What needs to be done: In the items below, rewrite the lines from the one with "genus: Oncometopia" up to and including the one with "common name: Eastern kingbird", changing "common name" to "vernacular name" and keeping everything else the same. Return only those lines.
**** Exercise inputs
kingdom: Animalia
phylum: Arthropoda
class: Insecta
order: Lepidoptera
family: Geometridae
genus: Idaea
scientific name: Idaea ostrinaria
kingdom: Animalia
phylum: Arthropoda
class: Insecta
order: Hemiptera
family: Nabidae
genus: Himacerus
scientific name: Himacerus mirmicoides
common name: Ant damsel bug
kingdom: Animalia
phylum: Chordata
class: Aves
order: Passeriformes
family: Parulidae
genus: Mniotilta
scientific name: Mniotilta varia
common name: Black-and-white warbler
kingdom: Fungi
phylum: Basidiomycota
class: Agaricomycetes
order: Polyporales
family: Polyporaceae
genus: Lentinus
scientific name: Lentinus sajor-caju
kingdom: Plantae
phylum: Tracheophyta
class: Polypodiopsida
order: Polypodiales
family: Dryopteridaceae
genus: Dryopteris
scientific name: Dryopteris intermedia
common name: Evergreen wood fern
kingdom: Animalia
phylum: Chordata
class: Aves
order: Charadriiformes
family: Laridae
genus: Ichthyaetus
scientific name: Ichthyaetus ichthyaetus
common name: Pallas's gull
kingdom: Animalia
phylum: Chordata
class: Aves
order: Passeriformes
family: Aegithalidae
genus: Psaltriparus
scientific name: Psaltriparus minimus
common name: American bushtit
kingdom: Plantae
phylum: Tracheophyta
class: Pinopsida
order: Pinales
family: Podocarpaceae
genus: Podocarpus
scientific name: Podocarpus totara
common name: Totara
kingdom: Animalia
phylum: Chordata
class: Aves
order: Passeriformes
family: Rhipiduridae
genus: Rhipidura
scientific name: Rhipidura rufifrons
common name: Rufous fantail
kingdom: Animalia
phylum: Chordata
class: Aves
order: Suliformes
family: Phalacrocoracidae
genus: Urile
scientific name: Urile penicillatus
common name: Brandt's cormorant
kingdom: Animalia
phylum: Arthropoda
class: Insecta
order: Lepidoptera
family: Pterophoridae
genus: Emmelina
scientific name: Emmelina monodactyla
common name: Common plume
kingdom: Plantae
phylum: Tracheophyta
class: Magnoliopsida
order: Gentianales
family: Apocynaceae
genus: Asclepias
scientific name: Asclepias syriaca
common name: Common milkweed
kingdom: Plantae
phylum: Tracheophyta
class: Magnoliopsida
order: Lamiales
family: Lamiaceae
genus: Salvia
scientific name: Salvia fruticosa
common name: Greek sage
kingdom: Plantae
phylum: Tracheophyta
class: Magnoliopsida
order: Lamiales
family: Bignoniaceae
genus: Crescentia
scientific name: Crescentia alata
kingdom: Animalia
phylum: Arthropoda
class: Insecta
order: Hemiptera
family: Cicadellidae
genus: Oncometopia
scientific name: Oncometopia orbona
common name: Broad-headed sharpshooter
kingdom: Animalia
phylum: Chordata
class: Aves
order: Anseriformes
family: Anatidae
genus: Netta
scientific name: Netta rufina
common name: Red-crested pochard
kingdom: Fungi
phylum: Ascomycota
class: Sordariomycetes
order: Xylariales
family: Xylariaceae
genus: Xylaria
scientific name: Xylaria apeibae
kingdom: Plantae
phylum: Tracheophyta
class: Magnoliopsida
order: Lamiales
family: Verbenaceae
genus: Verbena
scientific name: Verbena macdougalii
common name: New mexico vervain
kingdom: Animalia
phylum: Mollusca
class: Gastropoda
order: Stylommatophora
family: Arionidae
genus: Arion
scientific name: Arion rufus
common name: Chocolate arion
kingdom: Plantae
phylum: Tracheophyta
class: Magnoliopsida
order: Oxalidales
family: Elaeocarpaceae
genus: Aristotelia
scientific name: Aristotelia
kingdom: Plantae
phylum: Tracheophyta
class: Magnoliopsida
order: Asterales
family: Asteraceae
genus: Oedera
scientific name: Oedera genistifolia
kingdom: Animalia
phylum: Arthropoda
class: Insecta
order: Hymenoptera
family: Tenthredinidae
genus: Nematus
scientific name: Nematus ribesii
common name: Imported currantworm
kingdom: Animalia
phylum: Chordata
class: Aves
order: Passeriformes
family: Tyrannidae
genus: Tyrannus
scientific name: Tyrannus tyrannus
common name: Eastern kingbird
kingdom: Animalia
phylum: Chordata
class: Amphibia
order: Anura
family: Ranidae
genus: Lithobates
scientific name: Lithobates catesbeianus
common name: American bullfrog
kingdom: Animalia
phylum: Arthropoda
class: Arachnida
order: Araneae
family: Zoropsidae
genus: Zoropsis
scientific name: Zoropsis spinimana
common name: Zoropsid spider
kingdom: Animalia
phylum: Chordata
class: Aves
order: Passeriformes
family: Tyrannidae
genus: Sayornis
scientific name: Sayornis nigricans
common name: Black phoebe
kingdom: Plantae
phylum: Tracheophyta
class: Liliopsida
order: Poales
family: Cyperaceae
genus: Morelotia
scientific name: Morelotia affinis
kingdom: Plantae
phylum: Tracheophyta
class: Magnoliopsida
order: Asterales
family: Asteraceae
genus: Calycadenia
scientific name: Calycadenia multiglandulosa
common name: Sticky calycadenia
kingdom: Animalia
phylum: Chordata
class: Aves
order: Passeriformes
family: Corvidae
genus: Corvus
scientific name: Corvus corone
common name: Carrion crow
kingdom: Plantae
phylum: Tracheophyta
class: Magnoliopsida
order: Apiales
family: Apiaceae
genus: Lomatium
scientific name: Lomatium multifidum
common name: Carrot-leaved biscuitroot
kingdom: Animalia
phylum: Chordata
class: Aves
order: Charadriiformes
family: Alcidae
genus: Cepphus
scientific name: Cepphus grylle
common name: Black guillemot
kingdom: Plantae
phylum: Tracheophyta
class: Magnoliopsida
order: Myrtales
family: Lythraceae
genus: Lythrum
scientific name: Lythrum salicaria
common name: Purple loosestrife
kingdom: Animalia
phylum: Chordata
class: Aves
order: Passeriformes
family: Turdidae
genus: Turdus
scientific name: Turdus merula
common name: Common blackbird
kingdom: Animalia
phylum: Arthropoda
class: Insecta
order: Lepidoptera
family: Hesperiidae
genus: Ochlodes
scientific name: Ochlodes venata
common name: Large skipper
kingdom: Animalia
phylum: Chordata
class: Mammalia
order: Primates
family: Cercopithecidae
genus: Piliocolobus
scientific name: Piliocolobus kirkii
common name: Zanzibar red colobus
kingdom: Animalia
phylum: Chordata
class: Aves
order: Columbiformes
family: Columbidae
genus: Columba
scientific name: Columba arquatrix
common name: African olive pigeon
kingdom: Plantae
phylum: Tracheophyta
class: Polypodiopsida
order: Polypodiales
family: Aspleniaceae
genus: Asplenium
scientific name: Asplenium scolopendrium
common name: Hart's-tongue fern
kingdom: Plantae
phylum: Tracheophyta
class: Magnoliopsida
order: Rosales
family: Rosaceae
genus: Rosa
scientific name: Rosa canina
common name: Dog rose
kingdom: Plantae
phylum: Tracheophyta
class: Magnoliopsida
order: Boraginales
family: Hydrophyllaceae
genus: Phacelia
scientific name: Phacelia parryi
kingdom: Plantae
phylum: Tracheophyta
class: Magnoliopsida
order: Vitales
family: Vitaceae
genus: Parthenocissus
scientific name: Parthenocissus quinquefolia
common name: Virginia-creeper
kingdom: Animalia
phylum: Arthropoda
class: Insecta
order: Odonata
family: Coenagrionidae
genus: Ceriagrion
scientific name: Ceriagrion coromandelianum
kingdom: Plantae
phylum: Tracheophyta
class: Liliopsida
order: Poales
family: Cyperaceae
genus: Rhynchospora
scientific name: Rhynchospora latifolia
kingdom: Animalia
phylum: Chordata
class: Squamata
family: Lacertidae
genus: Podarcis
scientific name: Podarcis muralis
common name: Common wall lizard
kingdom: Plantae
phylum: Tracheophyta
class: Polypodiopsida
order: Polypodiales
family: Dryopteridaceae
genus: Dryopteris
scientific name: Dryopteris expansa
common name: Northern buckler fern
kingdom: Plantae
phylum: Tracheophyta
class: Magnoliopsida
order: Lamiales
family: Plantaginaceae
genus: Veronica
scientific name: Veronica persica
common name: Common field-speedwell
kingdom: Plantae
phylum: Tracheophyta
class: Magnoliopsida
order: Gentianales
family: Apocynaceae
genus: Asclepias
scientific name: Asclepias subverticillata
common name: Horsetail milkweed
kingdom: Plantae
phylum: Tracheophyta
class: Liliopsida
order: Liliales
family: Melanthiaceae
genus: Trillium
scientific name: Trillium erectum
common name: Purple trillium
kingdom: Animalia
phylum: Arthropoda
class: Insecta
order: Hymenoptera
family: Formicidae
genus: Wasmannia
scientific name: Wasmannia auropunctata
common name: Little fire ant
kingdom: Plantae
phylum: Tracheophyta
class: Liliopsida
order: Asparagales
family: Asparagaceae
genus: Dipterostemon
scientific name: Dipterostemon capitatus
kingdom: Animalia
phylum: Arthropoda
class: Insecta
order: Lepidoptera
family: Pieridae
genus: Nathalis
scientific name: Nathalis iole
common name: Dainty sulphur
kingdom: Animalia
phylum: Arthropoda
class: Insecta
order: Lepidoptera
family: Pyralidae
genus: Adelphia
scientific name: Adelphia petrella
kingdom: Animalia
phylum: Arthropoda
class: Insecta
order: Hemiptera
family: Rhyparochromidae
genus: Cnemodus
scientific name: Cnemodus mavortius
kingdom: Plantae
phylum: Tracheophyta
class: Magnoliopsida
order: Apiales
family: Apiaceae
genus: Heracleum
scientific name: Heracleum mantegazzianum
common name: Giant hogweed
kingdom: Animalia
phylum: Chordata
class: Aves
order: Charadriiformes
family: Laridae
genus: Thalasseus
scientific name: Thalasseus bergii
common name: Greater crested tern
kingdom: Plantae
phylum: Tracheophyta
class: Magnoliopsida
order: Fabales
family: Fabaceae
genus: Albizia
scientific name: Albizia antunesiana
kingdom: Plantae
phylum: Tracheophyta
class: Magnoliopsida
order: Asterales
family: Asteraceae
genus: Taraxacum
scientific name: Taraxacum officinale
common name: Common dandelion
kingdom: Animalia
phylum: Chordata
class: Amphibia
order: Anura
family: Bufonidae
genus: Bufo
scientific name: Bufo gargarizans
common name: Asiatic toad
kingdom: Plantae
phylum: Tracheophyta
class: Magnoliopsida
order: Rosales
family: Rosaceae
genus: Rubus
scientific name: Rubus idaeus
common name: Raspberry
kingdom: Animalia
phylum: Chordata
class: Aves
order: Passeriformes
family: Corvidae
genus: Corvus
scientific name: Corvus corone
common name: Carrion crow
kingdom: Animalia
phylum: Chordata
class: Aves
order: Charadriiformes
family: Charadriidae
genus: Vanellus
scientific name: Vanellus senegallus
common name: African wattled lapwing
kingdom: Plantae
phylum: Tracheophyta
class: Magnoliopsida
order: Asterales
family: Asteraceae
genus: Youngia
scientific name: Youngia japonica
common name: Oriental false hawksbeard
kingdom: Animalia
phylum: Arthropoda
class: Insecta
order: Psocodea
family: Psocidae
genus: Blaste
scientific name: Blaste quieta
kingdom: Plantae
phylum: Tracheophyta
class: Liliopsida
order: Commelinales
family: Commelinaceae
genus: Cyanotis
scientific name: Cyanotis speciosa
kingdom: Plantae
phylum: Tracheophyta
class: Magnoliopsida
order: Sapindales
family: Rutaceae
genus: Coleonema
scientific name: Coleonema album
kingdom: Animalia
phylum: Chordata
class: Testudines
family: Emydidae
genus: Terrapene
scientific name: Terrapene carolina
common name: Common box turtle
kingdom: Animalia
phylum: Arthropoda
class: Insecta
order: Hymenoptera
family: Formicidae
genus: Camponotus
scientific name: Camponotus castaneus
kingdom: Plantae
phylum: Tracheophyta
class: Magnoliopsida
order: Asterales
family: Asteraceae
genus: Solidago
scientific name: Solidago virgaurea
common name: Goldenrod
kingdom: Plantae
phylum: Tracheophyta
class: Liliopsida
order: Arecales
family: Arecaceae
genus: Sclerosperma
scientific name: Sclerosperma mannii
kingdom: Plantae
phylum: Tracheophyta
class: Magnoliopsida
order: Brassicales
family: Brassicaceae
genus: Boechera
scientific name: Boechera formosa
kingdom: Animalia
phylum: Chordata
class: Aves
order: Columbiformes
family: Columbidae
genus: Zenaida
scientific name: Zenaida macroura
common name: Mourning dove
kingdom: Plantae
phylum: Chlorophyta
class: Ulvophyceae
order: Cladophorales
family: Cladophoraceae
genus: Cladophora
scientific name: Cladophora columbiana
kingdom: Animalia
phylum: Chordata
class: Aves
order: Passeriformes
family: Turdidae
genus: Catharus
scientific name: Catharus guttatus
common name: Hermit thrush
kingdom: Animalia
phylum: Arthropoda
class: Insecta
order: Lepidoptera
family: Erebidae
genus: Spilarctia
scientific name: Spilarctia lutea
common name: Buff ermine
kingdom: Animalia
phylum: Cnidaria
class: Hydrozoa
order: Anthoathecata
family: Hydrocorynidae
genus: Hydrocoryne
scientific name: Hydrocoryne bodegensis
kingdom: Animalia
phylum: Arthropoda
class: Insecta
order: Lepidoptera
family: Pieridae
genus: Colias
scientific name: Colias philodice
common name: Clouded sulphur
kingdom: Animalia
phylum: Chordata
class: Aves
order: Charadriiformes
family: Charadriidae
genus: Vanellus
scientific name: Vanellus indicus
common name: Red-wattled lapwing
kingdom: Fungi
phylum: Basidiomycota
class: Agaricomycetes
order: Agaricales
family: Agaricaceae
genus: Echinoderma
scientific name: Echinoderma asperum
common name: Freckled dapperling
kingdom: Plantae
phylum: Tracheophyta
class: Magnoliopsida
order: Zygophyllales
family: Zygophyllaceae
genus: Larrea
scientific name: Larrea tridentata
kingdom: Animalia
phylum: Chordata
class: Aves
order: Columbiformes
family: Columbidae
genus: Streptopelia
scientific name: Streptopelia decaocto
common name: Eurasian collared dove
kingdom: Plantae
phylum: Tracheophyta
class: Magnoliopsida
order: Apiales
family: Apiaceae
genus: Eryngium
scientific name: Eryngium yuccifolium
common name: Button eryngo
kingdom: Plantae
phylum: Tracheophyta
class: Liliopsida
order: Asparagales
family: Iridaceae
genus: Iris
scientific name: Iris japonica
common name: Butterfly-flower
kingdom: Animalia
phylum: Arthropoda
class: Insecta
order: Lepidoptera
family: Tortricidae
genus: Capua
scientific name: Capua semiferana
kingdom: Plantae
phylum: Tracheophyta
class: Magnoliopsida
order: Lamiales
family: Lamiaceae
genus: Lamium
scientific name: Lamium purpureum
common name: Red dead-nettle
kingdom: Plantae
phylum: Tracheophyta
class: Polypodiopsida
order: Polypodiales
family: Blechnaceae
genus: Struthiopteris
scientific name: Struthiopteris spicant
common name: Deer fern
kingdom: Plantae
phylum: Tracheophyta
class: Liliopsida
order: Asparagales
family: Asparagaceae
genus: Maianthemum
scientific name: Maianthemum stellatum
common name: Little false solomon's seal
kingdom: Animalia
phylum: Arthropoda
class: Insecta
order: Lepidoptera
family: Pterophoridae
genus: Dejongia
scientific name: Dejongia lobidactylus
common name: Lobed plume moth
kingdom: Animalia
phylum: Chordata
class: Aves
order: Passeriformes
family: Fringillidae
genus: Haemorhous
********
Response:
genus: Oncometopia
scientific name: Oncometopia orbona
vernacular name: Broad-headed sharpshooter
kingdom: Animalia
phylum: Chordata
class: Aves
order: Anseriformes
family: Anatidae
genus: Netta
scientific name: Netta rufina
vernacular name: Red-crested pochard
kingdom: Fungi
phylum: Ascomycota
class: Sordariomycetes
order: Xylariales
family: Xylariaceae
genus: Xylaria
scientific name: Xylaria apeibae
kingdom: Plantae
phylum: Tracheophyta
class: Magnoliopsida
order: Lamiales
family: Verbenaceae
genus: Verbena
scientific name: Verbena macdougalii
vernacular name: New mexico vervain
kingdom: Animalia
phylum: Mollusca
class: Gastropoda
order: Stylommatophora
family: Arionidae
genus: Arion
scientific name: Arion rufus
vernacular name: Chocolate arion
kingdom: Plantae
phylum: Tracheophyta
class: Magnoliopsida
order: Oxalidales
family: Elaeocarpaceae
genus: Aristotelia
scientific name: Aristotelia
kingdom: Plantae
phylum: Tracheophyta
class: Magnoliopsida
order: Asterales
family: Asteraceae
genus: Oedera
scientific name: Oedera genistifolia
kingdom: Animalia
phylum: Arthropoda
class: Insecta
order: Hymenoptera
family: Tenthredinidae
genus: Nematus
scientific name: Nematus ribesii
vernacular name: Imported currantworm
kingdom: Animalia
phylum: Chordata
class: Aves
order: Passeriformes
family: Tyrannidae
genus: Tyrannus
scientific name: Tyrannus tyrannus
vernacular name: Eastern kingbird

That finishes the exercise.